*** Opening SOURCE INFORMATION ***
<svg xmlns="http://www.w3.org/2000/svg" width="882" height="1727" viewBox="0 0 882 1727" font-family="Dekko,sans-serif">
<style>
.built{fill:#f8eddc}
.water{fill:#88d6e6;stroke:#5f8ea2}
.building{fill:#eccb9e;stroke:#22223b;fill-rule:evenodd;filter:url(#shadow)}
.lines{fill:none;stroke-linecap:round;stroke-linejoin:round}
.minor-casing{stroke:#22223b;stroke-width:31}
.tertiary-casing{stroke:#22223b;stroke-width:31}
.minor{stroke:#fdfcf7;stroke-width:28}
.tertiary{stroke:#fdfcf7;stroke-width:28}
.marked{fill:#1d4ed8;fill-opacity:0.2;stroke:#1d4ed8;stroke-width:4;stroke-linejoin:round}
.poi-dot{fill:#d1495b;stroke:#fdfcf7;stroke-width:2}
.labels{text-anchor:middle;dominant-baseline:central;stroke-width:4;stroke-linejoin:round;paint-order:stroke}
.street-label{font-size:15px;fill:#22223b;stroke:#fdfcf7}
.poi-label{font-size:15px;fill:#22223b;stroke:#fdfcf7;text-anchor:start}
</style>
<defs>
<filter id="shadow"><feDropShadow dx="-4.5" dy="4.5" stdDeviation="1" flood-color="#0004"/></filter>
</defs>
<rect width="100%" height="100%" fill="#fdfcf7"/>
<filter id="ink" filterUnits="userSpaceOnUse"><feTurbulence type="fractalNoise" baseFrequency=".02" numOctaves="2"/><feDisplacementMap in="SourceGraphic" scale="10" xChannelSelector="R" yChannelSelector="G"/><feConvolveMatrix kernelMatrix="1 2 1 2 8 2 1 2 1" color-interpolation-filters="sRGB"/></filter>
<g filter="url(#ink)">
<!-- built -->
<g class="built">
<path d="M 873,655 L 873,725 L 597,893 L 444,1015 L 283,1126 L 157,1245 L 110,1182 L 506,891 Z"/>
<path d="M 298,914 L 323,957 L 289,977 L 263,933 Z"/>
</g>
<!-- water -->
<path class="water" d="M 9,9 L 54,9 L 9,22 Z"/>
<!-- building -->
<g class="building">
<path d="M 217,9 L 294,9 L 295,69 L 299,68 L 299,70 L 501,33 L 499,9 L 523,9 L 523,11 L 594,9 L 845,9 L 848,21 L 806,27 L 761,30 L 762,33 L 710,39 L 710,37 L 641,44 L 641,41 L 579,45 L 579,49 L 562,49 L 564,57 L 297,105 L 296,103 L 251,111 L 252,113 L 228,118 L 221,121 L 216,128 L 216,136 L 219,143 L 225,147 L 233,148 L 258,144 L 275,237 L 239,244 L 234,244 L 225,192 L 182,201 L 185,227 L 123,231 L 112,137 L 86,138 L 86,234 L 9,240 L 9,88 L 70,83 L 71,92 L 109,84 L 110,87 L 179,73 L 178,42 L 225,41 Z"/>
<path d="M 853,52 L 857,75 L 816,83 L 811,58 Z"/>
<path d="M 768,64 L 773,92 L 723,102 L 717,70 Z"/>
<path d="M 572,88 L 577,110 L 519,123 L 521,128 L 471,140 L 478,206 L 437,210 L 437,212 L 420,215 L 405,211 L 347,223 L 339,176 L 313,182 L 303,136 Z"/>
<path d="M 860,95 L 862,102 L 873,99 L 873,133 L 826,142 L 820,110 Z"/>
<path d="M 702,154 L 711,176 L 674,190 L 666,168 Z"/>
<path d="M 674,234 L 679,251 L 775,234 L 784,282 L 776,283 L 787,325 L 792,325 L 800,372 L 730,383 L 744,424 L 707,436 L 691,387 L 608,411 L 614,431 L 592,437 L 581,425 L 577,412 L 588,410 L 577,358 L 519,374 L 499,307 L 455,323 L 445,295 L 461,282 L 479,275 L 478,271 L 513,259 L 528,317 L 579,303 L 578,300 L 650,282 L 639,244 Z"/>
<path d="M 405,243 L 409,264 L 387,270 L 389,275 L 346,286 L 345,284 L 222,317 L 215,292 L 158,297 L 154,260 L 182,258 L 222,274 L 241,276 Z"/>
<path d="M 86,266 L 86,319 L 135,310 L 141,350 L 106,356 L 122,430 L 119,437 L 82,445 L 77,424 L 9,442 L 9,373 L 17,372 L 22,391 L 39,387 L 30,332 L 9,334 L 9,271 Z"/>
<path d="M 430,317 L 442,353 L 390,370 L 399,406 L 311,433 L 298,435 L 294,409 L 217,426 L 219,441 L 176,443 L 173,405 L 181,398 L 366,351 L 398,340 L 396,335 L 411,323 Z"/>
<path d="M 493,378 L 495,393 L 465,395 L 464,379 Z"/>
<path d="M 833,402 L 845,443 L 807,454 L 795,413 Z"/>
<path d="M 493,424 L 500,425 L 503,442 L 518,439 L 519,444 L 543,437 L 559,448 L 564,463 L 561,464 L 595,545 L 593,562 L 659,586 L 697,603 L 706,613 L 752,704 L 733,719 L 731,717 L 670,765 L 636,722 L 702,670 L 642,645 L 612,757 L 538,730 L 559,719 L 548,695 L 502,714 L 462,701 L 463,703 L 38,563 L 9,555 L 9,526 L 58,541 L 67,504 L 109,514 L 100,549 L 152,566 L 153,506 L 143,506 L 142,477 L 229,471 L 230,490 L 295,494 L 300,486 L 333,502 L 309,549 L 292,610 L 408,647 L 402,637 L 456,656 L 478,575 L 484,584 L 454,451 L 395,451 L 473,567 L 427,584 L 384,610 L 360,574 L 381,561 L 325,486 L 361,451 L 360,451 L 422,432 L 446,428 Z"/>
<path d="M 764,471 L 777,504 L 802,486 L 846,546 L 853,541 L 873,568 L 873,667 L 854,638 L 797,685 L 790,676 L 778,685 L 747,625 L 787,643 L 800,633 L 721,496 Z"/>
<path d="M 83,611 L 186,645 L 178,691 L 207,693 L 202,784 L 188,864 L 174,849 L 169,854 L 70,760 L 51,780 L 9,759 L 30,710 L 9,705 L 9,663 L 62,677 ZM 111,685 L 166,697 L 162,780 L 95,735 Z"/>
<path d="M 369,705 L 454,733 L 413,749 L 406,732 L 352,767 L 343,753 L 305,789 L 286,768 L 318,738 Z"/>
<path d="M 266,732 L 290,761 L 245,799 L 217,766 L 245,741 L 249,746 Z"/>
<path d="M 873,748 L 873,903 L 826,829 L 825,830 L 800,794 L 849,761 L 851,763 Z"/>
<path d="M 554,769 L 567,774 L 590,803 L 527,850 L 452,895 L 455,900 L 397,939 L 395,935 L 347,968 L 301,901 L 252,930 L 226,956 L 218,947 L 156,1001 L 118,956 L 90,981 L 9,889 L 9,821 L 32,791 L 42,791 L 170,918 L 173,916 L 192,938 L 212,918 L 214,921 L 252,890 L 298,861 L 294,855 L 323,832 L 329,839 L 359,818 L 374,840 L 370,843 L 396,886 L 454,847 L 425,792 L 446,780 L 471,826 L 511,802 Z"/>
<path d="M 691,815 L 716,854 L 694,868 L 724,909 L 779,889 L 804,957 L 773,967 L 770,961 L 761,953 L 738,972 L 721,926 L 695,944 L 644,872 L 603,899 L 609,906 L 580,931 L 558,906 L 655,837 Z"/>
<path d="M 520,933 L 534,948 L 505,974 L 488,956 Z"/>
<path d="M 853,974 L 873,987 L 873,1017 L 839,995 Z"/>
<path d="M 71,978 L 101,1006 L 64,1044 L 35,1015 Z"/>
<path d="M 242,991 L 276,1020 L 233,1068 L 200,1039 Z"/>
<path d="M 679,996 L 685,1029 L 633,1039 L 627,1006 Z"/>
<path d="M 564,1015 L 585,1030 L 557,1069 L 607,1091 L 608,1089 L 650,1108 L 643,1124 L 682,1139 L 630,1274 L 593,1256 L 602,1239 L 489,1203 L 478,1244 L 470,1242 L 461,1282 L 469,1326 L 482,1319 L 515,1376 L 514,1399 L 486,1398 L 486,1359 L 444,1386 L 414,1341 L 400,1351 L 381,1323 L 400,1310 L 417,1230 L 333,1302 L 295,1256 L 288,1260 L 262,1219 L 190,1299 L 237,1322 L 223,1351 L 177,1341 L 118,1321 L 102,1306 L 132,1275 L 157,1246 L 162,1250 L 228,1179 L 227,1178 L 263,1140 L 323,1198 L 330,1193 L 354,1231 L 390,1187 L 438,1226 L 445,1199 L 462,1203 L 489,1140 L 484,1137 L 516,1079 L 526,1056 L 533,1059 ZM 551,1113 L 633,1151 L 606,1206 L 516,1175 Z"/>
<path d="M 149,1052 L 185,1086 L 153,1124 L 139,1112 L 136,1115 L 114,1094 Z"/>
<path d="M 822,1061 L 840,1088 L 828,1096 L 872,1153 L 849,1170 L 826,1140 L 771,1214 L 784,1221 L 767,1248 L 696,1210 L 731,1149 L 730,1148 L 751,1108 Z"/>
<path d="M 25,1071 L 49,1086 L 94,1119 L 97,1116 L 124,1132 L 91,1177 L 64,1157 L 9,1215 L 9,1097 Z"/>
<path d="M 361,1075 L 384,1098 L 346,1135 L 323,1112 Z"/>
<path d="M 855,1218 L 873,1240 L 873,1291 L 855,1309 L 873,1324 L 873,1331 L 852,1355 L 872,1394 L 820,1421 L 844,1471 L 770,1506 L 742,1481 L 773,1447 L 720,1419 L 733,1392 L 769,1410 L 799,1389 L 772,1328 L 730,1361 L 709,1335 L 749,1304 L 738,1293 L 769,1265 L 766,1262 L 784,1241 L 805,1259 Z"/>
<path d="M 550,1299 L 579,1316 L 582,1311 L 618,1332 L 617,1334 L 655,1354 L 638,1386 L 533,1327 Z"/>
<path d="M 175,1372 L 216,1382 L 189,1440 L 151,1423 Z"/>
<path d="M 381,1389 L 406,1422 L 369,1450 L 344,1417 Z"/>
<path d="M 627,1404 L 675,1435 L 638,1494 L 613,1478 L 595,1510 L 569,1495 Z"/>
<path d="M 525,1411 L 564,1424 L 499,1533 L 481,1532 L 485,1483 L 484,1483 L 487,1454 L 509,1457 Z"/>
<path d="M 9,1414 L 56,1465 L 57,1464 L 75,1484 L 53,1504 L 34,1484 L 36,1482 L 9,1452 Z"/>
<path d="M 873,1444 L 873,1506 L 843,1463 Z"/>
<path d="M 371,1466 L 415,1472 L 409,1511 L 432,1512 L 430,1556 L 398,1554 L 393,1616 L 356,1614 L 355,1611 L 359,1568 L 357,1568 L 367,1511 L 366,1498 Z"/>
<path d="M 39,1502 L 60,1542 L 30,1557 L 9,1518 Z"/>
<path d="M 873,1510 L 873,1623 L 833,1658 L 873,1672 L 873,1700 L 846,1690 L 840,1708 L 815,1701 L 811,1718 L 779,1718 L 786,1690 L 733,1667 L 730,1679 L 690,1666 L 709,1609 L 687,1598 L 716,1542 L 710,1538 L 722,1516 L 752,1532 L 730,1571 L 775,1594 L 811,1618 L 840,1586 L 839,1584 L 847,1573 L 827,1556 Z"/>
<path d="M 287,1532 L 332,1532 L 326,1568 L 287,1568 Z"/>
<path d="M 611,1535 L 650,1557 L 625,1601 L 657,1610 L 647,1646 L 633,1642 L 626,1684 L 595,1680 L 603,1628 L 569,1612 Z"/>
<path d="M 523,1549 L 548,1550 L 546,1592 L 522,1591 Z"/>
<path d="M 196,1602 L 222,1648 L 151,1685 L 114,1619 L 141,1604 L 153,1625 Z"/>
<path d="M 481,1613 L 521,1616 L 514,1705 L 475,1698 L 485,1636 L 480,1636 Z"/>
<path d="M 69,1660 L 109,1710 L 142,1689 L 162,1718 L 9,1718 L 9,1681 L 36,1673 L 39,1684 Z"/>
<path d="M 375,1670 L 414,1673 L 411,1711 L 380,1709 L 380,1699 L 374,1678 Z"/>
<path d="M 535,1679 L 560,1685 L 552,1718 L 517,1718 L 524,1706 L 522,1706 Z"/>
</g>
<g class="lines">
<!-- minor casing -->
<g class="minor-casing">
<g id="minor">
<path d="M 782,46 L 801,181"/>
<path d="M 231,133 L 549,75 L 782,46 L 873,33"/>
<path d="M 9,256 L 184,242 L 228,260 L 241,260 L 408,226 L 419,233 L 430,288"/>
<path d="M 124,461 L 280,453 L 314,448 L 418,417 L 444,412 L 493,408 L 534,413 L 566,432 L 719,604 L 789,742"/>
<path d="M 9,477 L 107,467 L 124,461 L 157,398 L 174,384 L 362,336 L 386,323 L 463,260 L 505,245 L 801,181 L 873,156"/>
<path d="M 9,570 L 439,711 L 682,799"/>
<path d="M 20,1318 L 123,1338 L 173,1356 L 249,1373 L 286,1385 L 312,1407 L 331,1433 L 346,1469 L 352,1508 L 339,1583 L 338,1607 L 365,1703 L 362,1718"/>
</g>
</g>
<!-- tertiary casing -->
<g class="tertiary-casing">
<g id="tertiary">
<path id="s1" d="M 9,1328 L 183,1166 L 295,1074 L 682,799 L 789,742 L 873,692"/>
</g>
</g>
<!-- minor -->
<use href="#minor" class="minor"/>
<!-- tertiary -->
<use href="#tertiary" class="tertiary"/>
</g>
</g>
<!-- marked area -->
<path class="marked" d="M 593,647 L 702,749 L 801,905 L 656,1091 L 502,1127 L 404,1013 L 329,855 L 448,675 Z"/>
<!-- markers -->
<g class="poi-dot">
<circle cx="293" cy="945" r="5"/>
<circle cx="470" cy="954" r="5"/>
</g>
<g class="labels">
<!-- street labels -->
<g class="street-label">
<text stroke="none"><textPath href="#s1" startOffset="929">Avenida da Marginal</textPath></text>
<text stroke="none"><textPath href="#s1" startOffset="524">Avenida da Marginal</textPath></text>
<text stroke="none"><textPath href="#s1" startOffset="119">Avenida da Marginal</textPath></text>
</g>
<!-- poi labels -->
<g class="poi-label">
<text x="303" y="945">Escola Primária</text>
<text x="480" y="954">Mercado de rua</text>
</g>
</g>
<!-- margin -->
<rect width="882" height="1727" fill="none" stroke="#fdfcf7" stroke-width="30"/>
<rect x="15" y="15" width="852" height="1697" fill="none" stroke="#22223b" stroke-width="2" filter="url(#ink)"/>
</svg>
*** Closing SOURCE INFORMATION ***
YOUR GOAL:
Above are the records; print exactly the lines from the line with "520,933 L 534,948" to the line with "679,996 L 685,1029", including both, and nothing else.

SOLUTION BELOW:
<path d="M 520,933 L 534,948 L 505,974 L 488,956 Z"/>
<path d="M 853,974 L 873,987 L 873,1017 L 839,995 Z"/>
<path d="M 71,978 L 101,1006 L 64,1044 L 35,1015 Z"/>
<path d="M 242,991 L 276,1020 L 233,1068 L 200,1039 Z"/>
<path d="M 679,996 L 685,1029 L 633,1039 L 627,1006 Z"/>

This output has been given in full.